Because It's Her

454 104 49
                                    



——

Seiring jarum jam yang terus berputar, tekanan jemari Ardan pada laptop-nya kian brutal. Entah sudah berapa banyak kata umpatan yang keluar dari mulutnya pada sore menjelang malam itu, hingga membuat rekan kerjanya hanya bisa menggelengkan kepala melihatnya.

"AAAAAHHH!!" Ardan menekan keyboard pada laptop-nya asal sebelum mengacak-acak rambutnya kasar. "Anjing nih, kenapa ngasih deadline mepet banget sih, bangsat!"

Bastian—rekan kerjanya—yang kebetulan lewat sambil membawa setumpuk kertas yang diambilnya dari ruang fotokopi itu akhirnya membuka suara, "Lo kalau ngomong kasar jangan diborong gitu juga dong." Katanya.

Ardan hanya melirik ke arahnya sekilas, sebelum kembali berkutat dengan pekerjaannya. Seharusnya setelah selesai meeting dengan klien terakhirnya tadi siang, dia bisa langsung meluncur ke tempat Jelita lebih awal.

Nyatanya, keberuntungan sedang tidak berpihak padanya. Kliennya itu meminta banyak revisi dari proposal yang diajukan Ardan kepada mereka, dan lelaki itu hanya diberi waktu satu hari untuk menyelesaikannya.

Dan yang lebih menyeramkannya lagi, Ardan bisa kehilangan klien itu kalau target yang diberikan tidak bisa tercapai.

"Lo lagi kenapa sih?" Bastian kembali dengan segelas kopi yang dia letakkan di atas meja untuk Ardan. "Biasanya juga lo sampai ganti hari masih di sini."

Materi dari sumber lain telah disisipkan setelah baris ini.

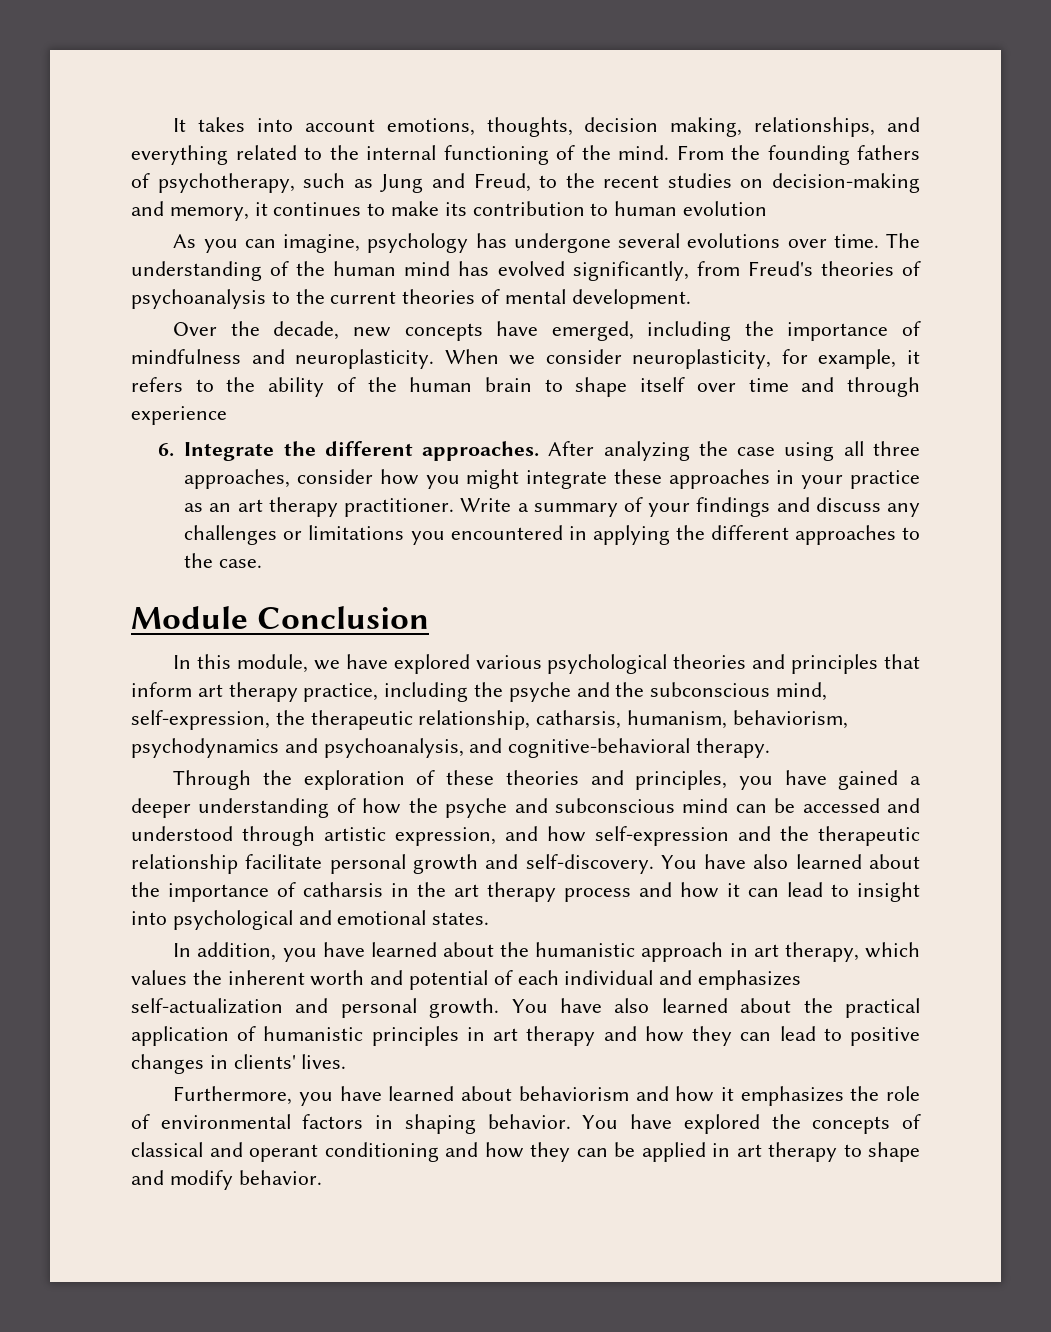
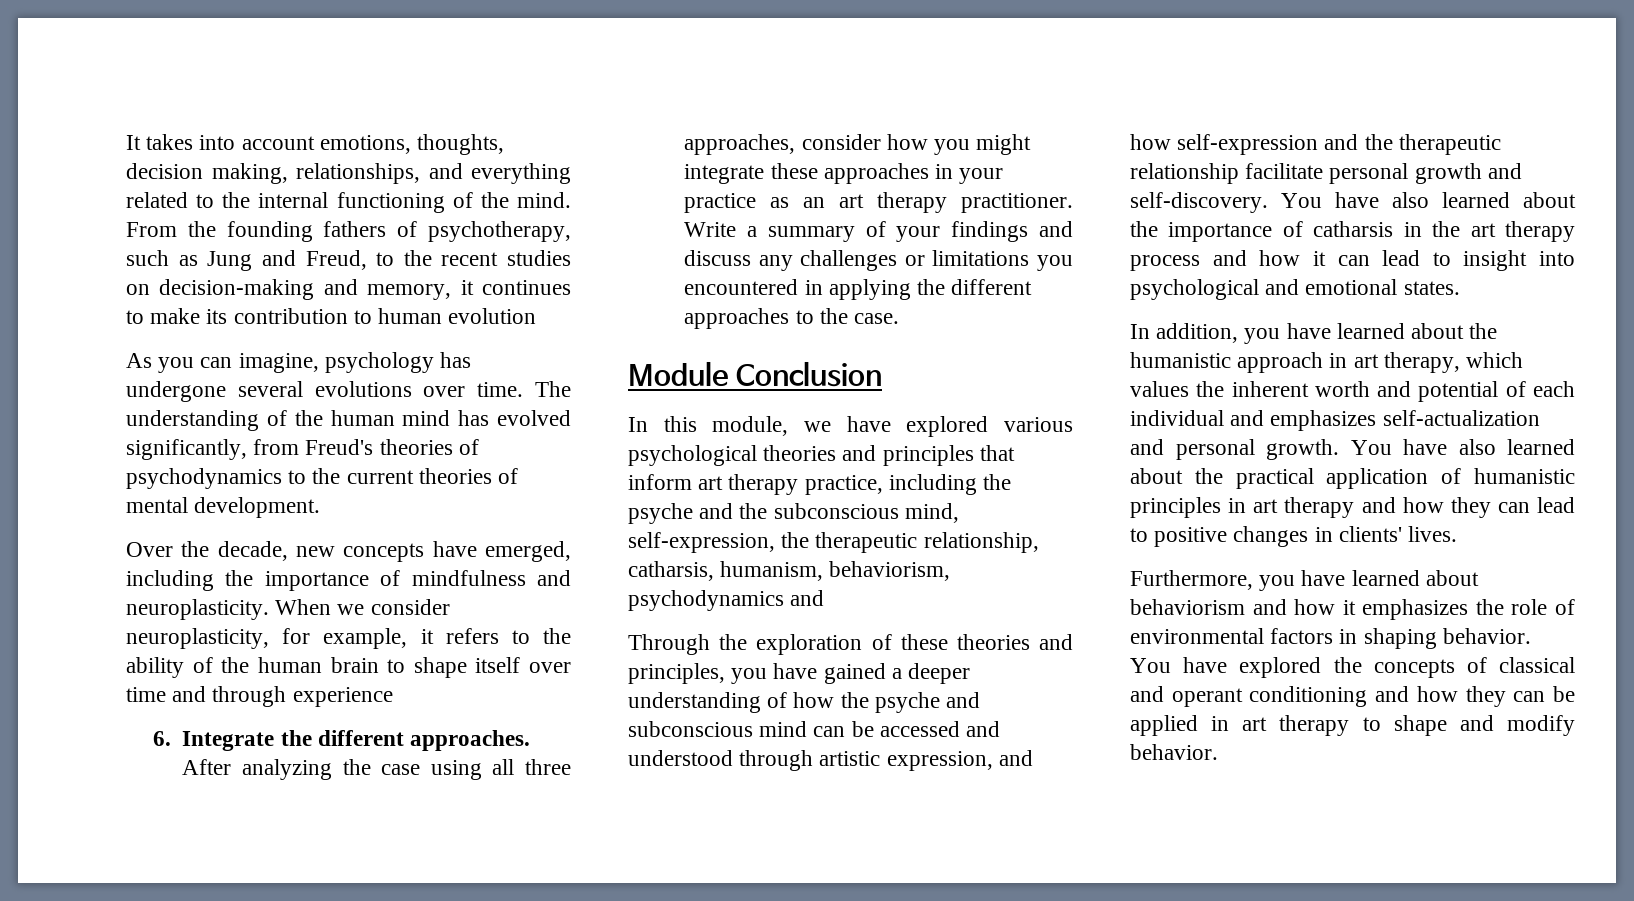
[131,289,266,309] psychoanalysis -> [126,468,282,489] psychodynamics
[323,738,771,758] psychoanalysis, and cognitive-behavioral therapy. -> (825, 598) none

"Gue udah ada janji..." Ardan melirik sekilas ke arah jam di tangannya. "...satu jam lagi harusnya gue udah cabut dari sini. Duh, weekend gini pasti macet juga jalanan."

"Ya udah balik aja, nanti kan bisa lanjut dikerjain di rumah?" Ujar Bastian.

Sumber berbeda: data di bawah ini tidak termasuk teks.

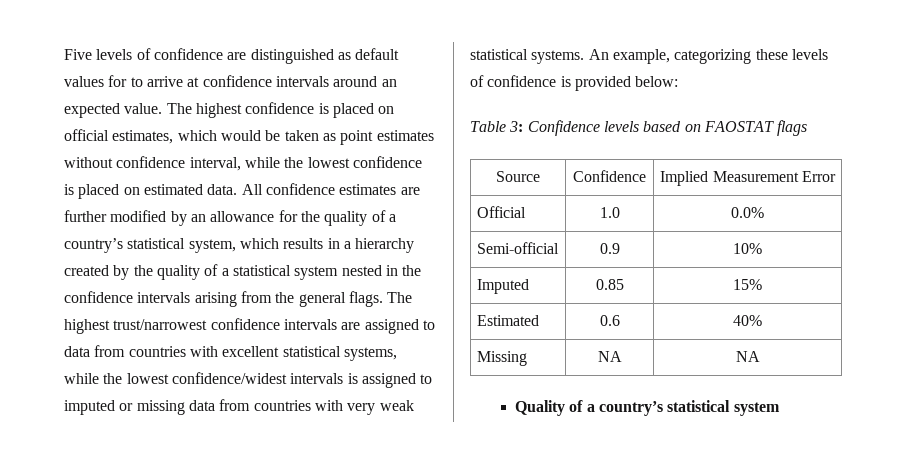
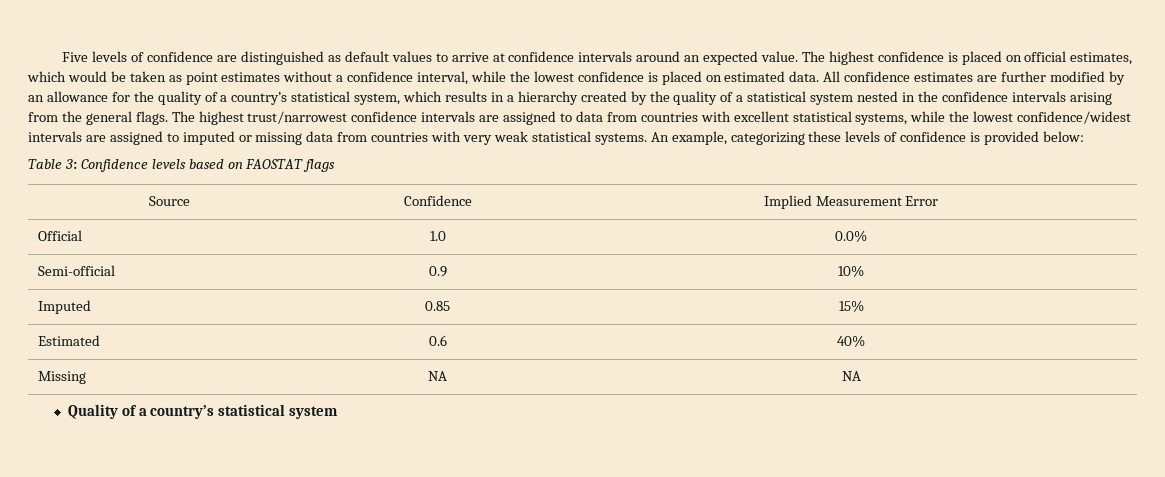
[108,75,128,87] for -> (432, 56) none
(113, 162) none -> [336,75,344,82] a
[347,373,358,384] is -> [85,135,106,142] are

Tanpa mengalihkan matanya sedikitpun dari layar, Ardan menyeruput kopi panas yang dibuat Bastian barusan. "Nggak bisa, gue udah janji mau nemanin Jelita. Nggak mungkin gue sambi kerja."

"Jelita siapa lagi, Bos?" Tanya Bastian, saking banyaknya teman perempuan Ardan di luar sana—tapi tidak ada satu pun yang tampak diseriusi oleh atasan sekaligus temannya itu.

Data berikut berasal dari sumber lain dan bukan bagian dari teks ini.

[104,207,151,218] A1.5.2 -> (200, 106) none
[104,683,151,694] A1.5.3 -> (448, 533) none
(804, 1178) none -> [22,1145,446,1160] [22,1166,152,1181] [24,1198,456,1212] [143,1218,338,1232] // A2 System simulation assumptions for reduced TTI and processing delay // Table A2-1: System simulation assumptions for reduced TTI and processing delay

Belum sempat Ardan menjawab, Bastian mengetuk-ngetuk meja dengan ujung jarinya sambil setengah berteriak. "Aaaaah, Jelita yang waktu itu lo posted di Instagram itu bukan?" Tanyanya lagi.

Ardan menggumam sebagai jawaban atas pertanyaan Bastian barusan. "Hari ini dia ulang tahun."

"Hmm, I see. Lo udah janji mau ngerayain bareng dia gitu?" Bastian ini memang nomor satu kalau soal ingin tahu urusan orang lain.

"Ya...nggak dirayain juga sih. Intinya gue harus cepat ngelarin ini biar nggak telat ke tempat dia." Tanggap Ardan. "Nanya melulu lo ah, kerja sana!"

Bukannya kembali ke mejanya, Bastian masih betah berdiri di samping meja Ardan. Lelaki itu melipat kedua lengannya di depan dada, dan wajahnya nampak berpikir keras. "Tapi ya, Dan—"

"Apaan lagi, Bas?"

"Lo pacaran sama si Jelita itu?"

"Nggak."

"Hmm.." Bastian mengusap-usap dagunya. "Lo suka sama dia?"

Ardan hanya menghela napas tanpa berniat menanggapi rentetan pertanyaan dari temannya itu.

"Kalau lo nggak suka sama dia, terus kenapa kayaknya janji ini penting banget buat lo?" Tanya Bastian lagi.

Yang ditanya-tanyai sejak tadi mulai kesal. Kalau terus diinterogasi seperti ini, bagaimana pekerjaannya mau cepat selesai? "Lo tuh kenapa sih nanya-nanya melulu dari tadi? Kepo banget, njir."